--- MATERIAL SUPPLIED Enclosed Below ---

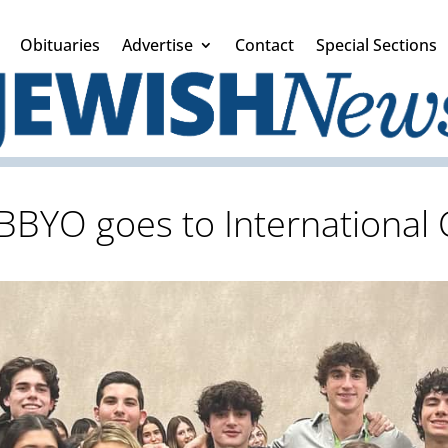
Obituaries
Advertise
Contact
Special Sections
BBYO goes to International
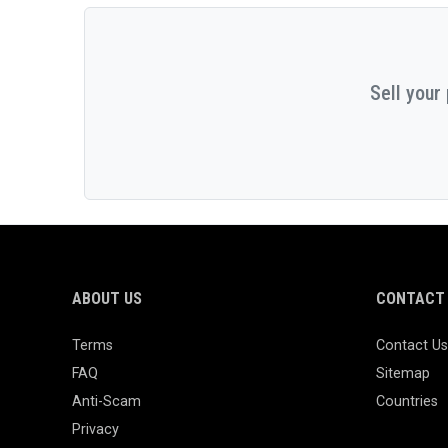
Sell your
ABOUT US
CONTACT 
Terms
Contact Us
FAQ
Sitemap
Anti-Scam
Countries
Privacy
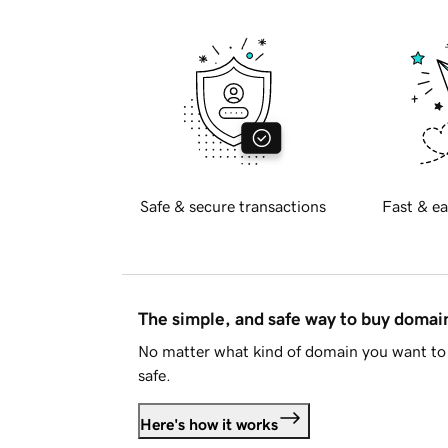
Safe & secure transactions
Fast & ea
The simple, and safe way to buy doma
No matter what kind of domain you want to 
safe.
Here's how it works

--- End of Enclosed MATERIAL SUPPLIED ---
--- MATERIAL SUPPLIED Enclosed Below ---

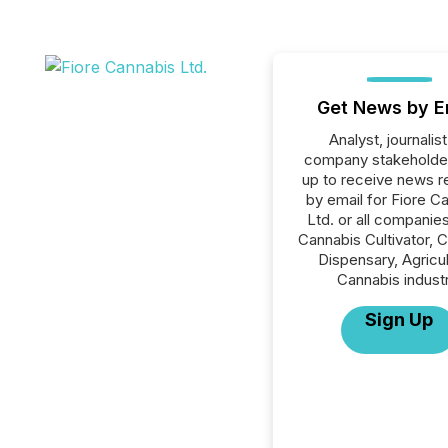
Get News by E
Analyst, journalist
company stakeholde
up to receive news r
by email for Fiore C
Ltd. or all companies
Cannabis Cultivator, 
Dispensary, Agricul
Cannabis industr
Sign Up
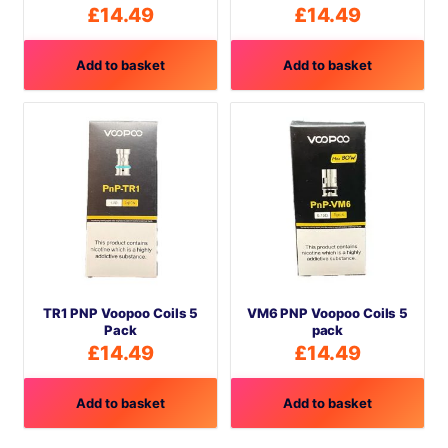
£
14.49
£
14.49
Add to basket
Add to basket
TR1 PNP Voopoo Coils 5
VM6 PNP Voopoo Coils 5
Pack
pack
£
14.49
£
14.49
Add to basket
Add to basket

--- End of Enclosed MATERIAL SUPPLIED ---

(PROBLEM REQUIREMENTS) Find each line in the items above that contains the string "Voopoo", and copy those lines. Treat uppercase and lowercase letters as different.

(SOLUTION TO THIS TASK)
TR1 PNP Voopoo Coils 5
VM6 PNP Voopoo Coils 5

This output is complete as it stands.